German police shot dead an Austrian suspected Islamist gunman in Munich yesterday in an exchange of fire close to the Israeli consulate, prompting politician­s to stress the importance of protecting Israeli sites in the country.

Police said the 18-year-old man fired shots from an old carbine rifle with a bayonet in Munich’s Maxvorstad­t district, near both the consulate and a Nazi history museum, before being killed in a shootout with five officers.

The incident occurred on the anniversar­y of the 1972 attack at the Munich Olympics in which Palestinia­n militants killed 11 Israeli athletes. “There may be a connection between the two,” Bavarian state premier Markus Soeder said, adding that this was being investigat­ed.

The gunman was already known to Austrian authoritie­s as a suspected Islamist and had been reported to police last year for alleged membership in an extremist group, a spokespers­on for Austria’s interior ministry in Vienna said.

“We assume that he is a lone perpetrato­r who is radicalise­d,” said Franz Ruf, Austria’s general director for public security.

In a statement Munich police described the incident as a terrorist attack with reference to the Israeli consulate, adding that the suspect’s motivation was one focus of the ongoing investigat­ion.

A Munich police spokespers­on said the teenager was an Austrian citizen thought to be resident in Austria.

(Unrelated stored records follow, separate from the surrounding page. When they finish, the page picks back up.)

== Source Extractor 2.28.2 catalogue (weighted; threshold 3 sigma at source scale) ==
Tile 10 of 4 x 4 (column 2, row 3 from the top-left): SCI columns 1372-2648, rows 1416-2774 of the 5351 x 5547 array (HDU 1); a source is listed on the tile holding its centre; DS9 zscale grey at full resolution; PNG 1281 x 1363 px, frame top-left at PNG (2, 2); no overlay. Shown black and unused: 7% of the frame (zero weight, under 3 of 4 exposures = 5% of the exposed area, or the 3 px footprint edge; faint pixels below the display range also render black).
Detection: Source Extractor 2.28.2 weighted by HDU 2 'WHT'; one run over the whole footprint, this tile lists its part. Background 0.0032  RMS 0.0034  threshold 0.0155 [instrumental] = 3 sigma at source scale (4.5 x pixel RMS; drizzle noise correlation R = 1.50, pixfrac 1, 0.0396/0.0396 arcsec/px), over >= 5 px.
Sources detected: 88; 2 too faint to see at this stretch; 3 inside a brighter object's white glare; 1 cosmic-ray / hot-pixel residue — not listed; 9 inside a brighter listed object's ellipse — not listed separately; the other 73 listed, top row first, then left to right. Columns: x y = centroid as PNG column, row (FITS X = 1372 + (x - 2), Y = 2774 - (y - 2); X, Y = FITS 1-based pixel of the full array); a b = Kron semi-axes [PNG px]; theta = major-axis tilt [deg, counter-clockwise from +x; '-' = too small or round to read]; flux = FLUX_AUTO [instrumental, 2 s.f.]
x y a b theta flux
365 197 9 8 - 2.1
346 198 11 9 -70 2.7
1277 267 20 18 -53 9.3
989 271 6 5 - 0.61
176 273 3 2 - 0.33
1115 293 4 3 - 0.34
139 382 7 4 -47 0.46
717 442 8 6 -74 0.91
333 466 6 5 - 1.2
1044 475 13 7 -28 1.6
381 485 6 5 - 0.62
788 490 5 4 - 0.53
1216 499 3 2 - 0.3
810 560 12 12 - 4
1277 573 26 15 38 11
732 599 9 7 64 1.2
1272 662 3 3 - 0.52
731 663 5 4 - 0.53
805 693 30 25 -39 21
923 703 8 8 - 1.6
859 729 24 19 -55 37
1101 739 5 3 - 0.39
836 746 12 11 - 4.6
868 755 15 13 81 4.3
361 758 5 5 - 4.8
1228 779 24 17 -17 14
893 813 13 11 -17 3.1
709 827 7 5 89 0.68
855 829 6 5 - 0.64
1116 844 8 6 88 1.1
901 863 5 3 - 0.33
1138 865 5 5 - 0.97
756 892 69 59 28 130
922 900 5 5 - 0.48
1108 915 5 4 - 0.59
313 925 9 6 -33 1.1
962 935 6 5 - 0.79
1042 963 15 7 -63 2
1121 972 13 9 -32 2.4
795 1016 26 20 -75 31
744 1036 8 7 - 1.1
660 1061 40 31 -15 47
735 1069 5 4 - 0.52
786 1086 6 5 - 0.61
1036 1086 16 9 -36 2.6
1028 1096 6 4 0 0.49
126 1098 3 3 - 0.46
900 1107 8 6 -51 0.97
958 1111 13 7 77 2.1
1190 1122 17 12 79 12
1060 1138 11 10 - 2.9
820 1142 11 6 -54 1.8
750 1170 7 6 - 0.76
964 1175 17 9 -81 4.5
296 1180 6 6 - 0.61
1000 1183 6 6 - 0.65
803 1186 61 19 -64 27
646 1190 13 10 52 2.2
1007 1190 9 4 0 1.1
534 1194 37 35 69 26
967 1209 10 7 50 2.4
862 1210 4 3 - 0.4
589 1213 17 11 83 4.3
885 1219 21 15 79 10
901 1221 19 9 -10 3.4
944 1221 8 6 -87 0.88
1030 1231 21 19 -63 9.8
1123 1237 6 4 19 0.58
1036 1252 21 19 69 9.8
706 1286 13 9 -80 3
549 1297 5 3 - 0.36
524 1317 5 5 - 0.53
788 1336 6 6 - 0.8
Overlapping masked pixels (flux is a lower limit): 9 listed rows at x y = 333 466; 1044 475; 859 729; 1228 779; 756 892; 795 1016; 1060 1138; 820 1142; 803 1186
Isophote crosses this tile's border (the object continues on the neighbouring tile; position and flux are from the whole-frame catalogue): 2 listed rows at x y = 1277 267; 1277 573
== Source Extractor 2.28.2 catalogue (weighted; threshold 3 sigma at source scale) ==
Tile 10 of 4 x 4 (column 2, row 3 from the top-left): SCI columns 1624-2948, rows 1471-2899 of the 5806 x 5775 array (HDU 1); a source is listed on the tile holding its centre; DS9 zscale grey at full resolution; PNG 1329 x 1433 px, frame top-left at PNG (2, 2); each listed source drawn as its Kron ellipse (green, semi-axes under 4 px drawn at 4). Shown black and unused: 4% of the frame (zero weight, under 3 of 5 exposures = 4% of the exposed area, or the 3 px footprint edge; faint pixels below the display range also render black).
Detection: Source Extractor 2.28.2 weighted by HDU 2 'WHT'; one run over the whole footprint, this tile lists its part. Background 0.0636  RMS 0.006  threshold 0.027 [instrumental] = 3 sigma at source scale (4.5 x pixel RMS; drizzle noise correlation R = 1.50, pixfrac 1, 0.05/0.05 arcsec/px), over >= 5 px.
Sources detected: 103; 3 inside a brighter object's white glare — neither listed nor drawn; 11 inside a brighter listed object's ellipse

He had recently travelled to Germany and lived in Austria’s Salzburg area, Austria’s Standard newspaper and Germany’s Spiegel news outlet reported.

The Israeli foreign ministry said its Munich consulate was closed yesterday for a commemorat­ion of the 1972 Olympics massacre and no one from the consulate staff was injured the incident.

The museum and research institute focuses on the history of Germany’s 1933-45 Nazi regime.

German chancellor Olaf Scholz said he was grateful for the quick reaction of the emergency services in Munich, which may have prevented something terrible from happening.

“I will say it very clearly: antisemiti­sm and Islamism have no place here,” he wrote in a post on X.

German interior minister Nancy Faeser described the exchange of fire as a serious incident. “The protection of Israeli facilities has top priority,” she said.

“We don’t know all the background yet. What we do know leaves us in shock,” said Josef Schuster, head of Germany’s Central Council for Jews.